Асса и другие произведения этого автора. Книга 1. Начало. То да сё… | страница 82
Фото — Булат Окуджава
И вот тогда, когда в той самой неведомой черной дыре экспериментального омута булькнула и, как я понял, навеки потонула моя «Солома», мне стало ясно, что, видимо, пришел момент «вытаскивать в люди» того мужика, и отважно поведал Гуревичу о внезапно явившемся в измученной голове крутейшем замысле мюзикла на стихи-песни Окуджавы под названием «Вера, Надежда, Любовь». Леня выслушал предложение, сказал, что это именно то, что необходимо сейчас и студии, и чухраевскому эксперименту, и всему нашему и не нашему кино.
— Это будет мюзикл?
— Мюзикл, мюзикл. Диалог там вообще не нужен — будут только петь…
Идея свалилась на меня сразу как озарение. Если «Солома волос» сочинялась лет пять, каждая строчка давалась потом и кровью, то здесь все придумалось вмиг. Это должна была быть история одной семьи: мать — Вера, дочь — Надежда, внучка — Любовь. История трех женщин, трех времен: Гражданская война, потом Отечественная, и в последней новелле — уже наши дни. Все точно сходилось по датам, по судьбам, по всему тому, что в принципе нужно для хорошего кино.
Леня был в редакторской эйфории. Свалившийся на меня с неба сюжет мне тоже страшно нравился. Вся история семьи ловко разворачивалась в одном доме, где-то под Ленинградом, вернее на его окраине, где-то в районе зеленого Елагина острова — каменный дом стоял на отшибе, в траве у реки. Сначала вблизи находился аэродром, откуда в Гражданскую взлетали «этажерки», и у одного из пилотов был роман с Верой. Однажды летчик не вернулся с вылета. Но родилась дочь, Надежда. В Отечественную возле того же дома, где по-прежнему жила уже выросшая дочь, стояла батарея зениток, у Надежды завязался роман с мальчиком-зенитчиком, но потом и его круглый затылок ушел куда-то в грохочущую смерть.
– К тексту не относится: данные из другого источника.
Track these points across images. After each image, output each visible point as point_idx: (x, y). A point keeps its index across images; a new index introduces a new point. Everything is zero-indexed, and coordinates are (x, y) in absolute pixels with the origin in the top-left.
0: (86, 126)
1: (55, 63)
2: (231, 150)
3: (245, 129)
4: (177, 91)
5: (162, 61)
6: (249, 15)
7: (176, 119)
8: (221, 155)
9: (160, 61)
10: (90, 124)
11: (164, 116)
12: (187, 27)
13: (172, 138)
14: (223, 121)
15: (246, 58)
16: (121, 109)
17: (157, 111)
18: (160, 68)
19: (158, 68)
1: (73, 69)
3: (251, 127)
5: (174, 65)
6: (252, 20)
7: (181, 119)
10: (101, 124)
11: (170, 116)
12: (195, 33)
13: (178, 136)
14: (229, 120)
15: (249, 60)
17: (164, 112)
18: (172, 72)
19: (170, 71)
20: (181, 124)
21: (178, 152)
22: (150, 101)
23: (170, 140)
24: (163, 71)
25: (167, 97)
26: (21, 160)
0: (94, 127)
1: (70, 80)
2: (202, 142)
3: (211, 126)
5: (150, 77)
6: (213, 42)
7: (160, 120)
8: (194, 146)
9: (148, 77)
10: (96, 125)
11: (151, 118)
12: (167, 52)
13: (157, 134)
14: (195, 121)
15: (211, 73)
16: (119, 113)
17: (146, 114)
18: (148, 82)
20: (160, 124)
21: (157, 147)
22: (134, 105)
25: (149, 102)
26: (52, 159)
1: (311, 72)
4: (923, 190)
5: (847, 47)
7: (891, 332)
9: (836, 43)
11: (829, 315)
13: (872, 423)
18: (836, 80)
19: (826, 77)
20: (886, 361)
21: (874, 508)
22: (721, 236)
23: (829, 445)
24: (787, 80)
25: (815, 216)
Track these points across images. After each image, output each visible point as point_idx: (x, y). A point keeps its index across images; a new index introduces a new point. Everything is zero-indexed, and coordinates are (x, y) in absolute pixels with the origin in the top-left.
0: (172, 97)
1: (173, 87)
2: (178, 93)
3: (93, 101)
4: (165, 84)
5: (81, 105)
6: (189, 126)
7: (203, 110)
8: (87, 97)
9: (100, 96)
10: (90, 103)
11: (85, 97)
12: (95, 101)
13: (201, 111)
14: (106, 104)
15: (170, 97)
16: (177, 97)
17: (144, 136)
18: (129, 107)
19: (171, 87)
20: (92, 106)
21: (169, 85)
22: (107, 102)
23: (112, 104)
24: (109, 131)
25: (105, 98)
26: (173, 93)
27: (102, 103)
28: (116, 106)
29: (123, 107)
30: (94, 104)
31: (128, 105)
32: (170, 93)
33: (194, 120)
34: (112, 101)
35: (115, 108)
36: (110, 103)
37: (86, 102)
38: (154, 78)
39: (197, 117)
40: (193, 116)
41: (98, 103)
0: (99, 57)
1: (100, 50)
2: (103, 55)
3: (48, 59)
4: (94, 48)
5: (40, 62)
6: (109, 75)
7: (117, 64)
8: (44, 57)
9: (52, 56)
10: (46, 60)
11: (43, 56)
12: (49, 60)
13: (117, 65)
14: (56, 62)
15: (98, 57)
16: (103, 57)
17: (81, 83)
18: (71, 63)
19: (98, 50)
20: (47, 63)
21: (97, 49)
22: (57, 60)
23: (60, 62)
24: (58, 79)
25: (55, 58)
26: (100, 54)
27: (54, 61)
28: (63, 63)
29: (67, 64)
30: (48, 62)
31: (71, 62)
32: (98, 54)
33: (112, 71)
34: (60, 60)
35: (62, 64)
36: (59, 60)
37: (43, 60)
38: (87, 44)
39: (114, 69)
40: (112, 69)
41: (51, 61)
И третья новелла тоже была о любви. А из всех трех складывалась довольно трогательная история про нашу историю, но не официозную, а человеческую, душевную, что ли — во всяком случае, историю про людей и для людей.
— Писать? — спросил я у Гуревича.
— Немедленно.
— Я ведь с Окуджавой должен писать. Звонить ему?
— Звони…
Легко было сказать. С Окуджавой я знаком так и не был. Только по телевизору. Но набрался нахальства. Позвонил. Представился. Изложил суть.
— Хорошо, давайте повидаемся, — услышал в ответ знакомый голос.
Трепеща, я потащился через весь город к Речному вокзалу, где он тогда жил. И хотя вроде это я выводил его в люди, чувствовал отчего-то противоположное — меня предательски колотила довольно-таки рабская дрожь. Нельзя же было, ей-богу, не ощущать, что Булат — это настоящее, большое событие не только, допустим, в жизни моей или даже моего поколения, но и во всей русской культуре. Фет, Аполлон Григорьев, Иннокентий Анненский, Случевский, Кузмин, Булат… Вот с такой странной смесью молодой наглости, старого намерения все-таки «выводить его в люди» и предательского ученического трепета я впервые входил к нему в дом.